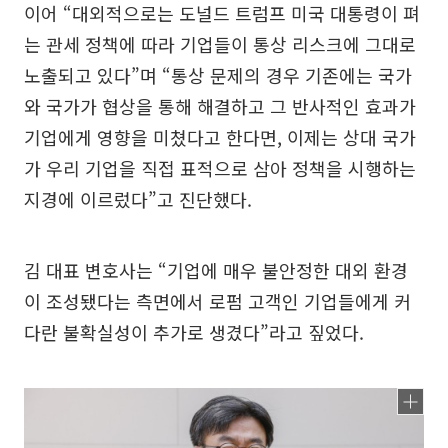
이어 “대외적으로는 도널드 트럼프 미국 대통령이 펴
는 관세 정책에 따라 기업들이 통상 리스크에 그대로
노출되고 있다”며 “통상 문제의 경우 기존에는 국가
와 국가가 협상을 통해 해결하고 그 반사적인 효과가
기업에게 영향을 미쳤다고 한다면, 이제는 상대 국가
가 우리 기업을 직접 표적으로 삼아 정책을 시행하는
지경에 이르렀다”고 진단했다.
김 대표 변호사는 “기업에 매우 불안정한 대외 환경
이 조성됐다는 측면에서 로펌 고객인 기업들에게 커
다란 불확실성이 추가로 생겼다”라고 짚었다.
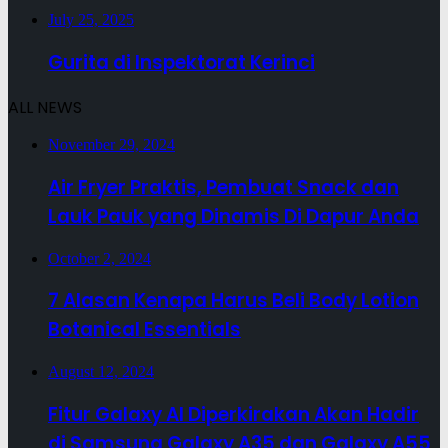
July 25, 2025
Gurita di Inspektorat Kerinci
ALL NEWS
November 29, 2024
Air Fryer Praktis, Pembuat Snack dan
Lauk Pauk yang Dinamis Di Dapur Anda
October 2, 2024
7 Alasan Kenapa Harus Beli Body Lotion
Botanical Essentials
August 12, 2024
Fitur Galaxy AI Diperkirakan Akan Hadir
di Samsung Galaxy A35 dan Galaxy A55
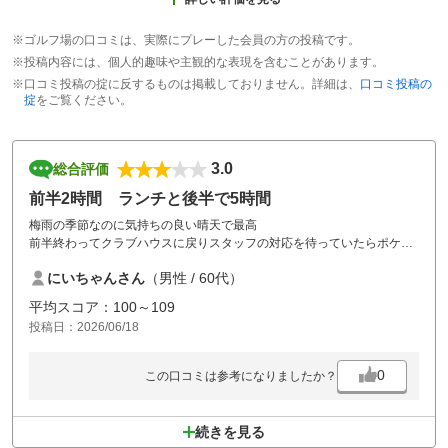
※ゴルフ場の口コミは、実際にプレーした会員の方の投稿です。
※投稿内容には、個人的趣味や主観的な表現を含むことがあります。
※口コミ投稿の掟に反するものは掲載しておりません。詳細は、
口コミ投稿の
掟
をご覧ください。
3.0
総合評価
前半2時間 ランチと後半で5時間
梅雨の季節なのに気持ちの良い晴天で最高
前半終わってクラブハウスに戻りスタッフの対応を待っていたらポケッ
トに片手を入れてる男性登場
にいちゃんさん
（男性 / 60代）
別にそんなことで怒ることはないけどゴルフ場の印象が悪くなるからや
めた方がいいのになぁ～と
平均スコア：100～109
投稿日：2026/06/18
後半は前組女性２人
なかなかティーショットを打ってくれない
前組がグリーンが終わるまで打たない
0
この口コミは参考になりましたか？
やっと打つかと思うと素振りに次ぐ素振り
そしてチョロ
打ち込まないの意識強すぎるヨ
続きを見る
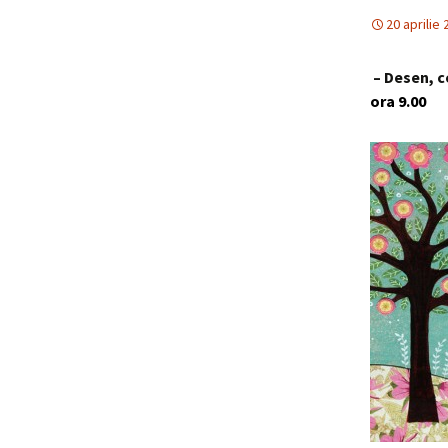
20 aprilie
– Desen, c
ora 9.00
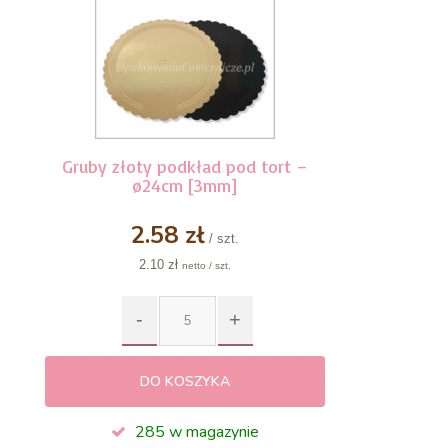
Gruby złoty podkład pod tort –
ø24cm [3mm]
2.58 zł
/ szt.
2.10 zł
netto / szt.
DO KOSZYKA
285 w magazynie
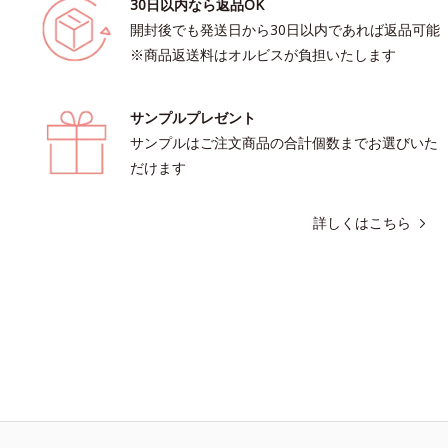
30日以内なら返品OK
開封後でも発送日から30日以内であれば返品可能
※商品返送料はオルビスが負担いたします
サンプルプレゼント
サンプルはご注文商品の合計個数までお選びいた
だけます
詳しくはこちら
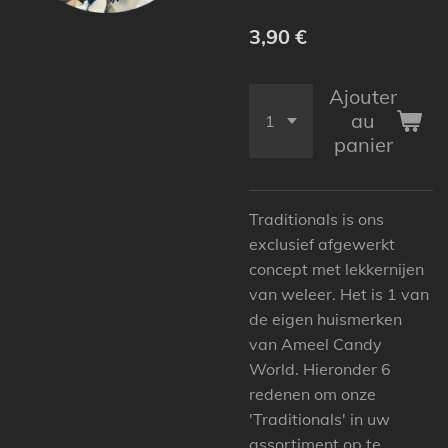
3,90 €
Ajouter
au
panier
Traditionals is ons
exclusief afgewerkt
concept met lekkernijen
van weleer. Het is 1 van
de eigen huismerken
van Ameel Candy
World. Hieronder 6
redenen om onze
'Traditionals' in uw
assortiment op te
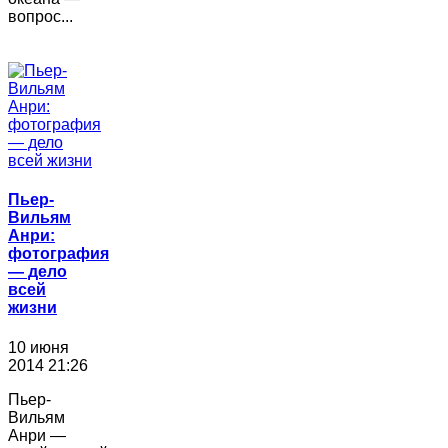
вопрос...
Пьер-
Вильям
Анри:
фотография
― дело
всей
жизни
10 июня
2014 21:26
Пьер-
Вильям
Анри —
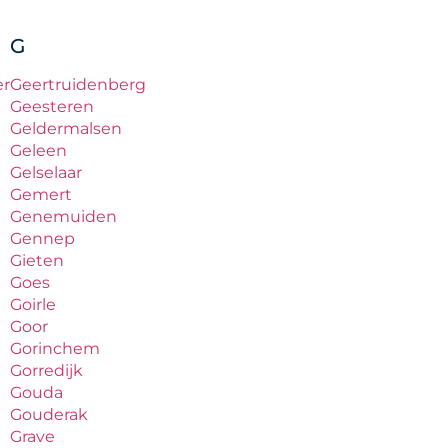
G
er
Geertruidenberg
Geesteren
Geldermalsen
Geleen
Gelselaar
Gemert
Genemuiden
Gennep
Gieten
Goes
Goirle
Goor
Gorinchem
Gorredijk
Gouda
Gouderak
Grave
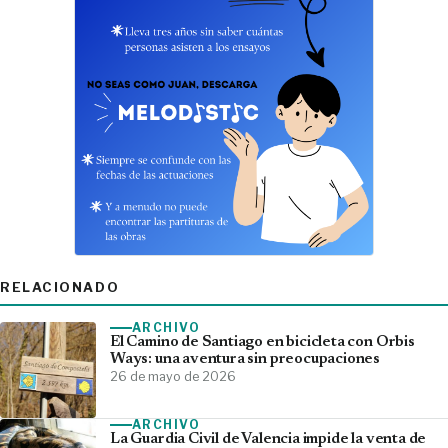
RELACIONADO
ARCHIVO
El Camino de Santiago en bicicleta con Orbis
Ways: una aventura sin preocupaciones
26 de mayo de 2026
ARCHIVO
La Guardia Civil de Valencia impide la venta de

+ + + +

_WORK INSTRUCTIONS:_
Where does the string "Galaxy" appear in the material above? Copy out every line that contains it.

_YOUR SOLUTION:_
Fitur Galaxy AI Diperkirakan Akan Hadir
di Samsung Galaxy A35 dan Galaxy A55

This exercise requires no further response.